*** Opening of Document section ***

Housing sales in the state have slowed and home prices in several Oregon cities have been described as “overvalued.” But compared to Midwest and Sun Belt states, where home prices have typically declined 20 percent, Oregon’s housing market remains strong.

For example, a recent Chicago Tribune article cited the 4.5 percent rise in 2007 housing prices in North Plains, a small town near Portland located in Oregon’s thriving high-tech “Silicon Forest.”

Unlike Phoenix and the San Francisco Bay Area, where similar high tech booms have sparked speculative housing construction and sprawl, North Plains and other Oregon communities have higher-density housing, the result of urban growth boundaries that protect farm, forest and coastal areas and that keep housing supply better aligned with actual demand. As a result, according to the Tribune, Portland area housing prices so far have only fallen slightly.

In the 1970s, growth management policies were adopted to protect Oregon from what then Governor Tom McCall, a Republican, called the “grasping wastrels of the land.” McCall noted that “unlimited and unregulated growth leads inexorably to a lowered quality of life.”

While free market proponents continue to decry Oregon’s growth management policies as a potential drag on the state’s economy, current evidence strongly suggests that (in addition to other benefits) such “sensible growth” policies are instead stabilizing the state’s economy in a period of economic turbulence.

One Response to “Oregon’s Limits on Growth Reduce Impact of Housing Price Decline”

  1. Antiplanner Says:

    There is no Midwest or Sunbelt housing market where prices have declined by 20 percent. According to the Office of Federal Housing Enterprise Oversight, the only markets that have seen such large declines are in California. Claims of larger declines are often based on realtor reports of median sale prices, which are not trustworthy as indicators of individual home values.

    In general, as shown by Harvard economist Edward Glaeser, the largest bubbles and the largest declines are in states with Oregon-like land-use rules. States without such rules did not see bubbles or declines. Oregon’s bubble hasn’t deflated much yet, but that does not mean its housing market is healthy.

    Several Oregon housing markets, including Bend and Medford, have seen drops in housing values of 5 percent or more. But Oregon benefits from being next to California, where strict land-use regulation has made housing even more expensive (and more prone to collapse), so Oregon’s market is partly supported by people fleeing California’s regulation.

*** Close of Document section ***
*** Opening of Data extract ***

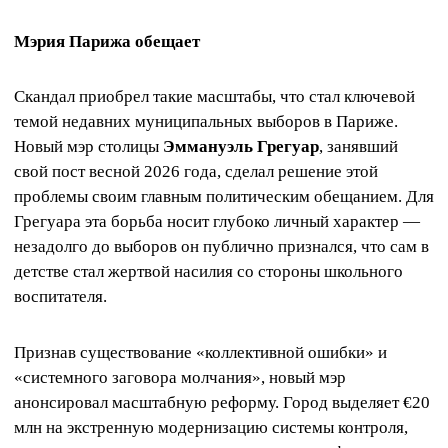
Мэрия Парижа обещает
Скандал приобрел такие масштабы, что стал ключевой
темой недавних муниципальных выборов в Париже.
Новый мэр столицы
Эммануэль Грегуар
, занявший
свой пост весной 2026 года, сделал решение этой
проблемы своим главным политическим обещанием. Для
Грегуара эта борьба носит глубоко личный характер —
незадолго до выборов он публично признался, что сам в
детстве стал жертвой насилия со стороны школьного
воспитателя.
Признав существование «коллективной ошибки» и
«системного заговора молчания», новый мэр
анонсировал масштабную реформу. Город выделяет €20
млн на экстренную модернизацию системы контроля,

*** Close of Data extract ***

**Task to complete:** Copy everything in the Oregon housing text from "One Response to" down to "market is healthy.", changing "bubbles" to "price surges" wherever it occurs.

**Solution:**
One Response to “Oregon’s Limits on Growth Reduce Impact of Housing Price Decline”

  1. Antiplanner Says:

    There is no Midwest or Sunbelt housing market where prices have declined by 20 percent. According to the Office of Federal Housing Enterprise Oversight, the only markets that have seen such large declines are in California. Claims of larger declines are often based on realtor reports of median sale prices, which are not trustworthy as indicators of individual home values.

    In general, as shown by Harvard economist Edward Glaeser, the largest price surges and the largest declines are in states with Oregon-like land-use rules. States without such rules did not see price surges or declines. Oregon’s bubble hasn’t deflated much yet, but that does not mean its housing market is healthy.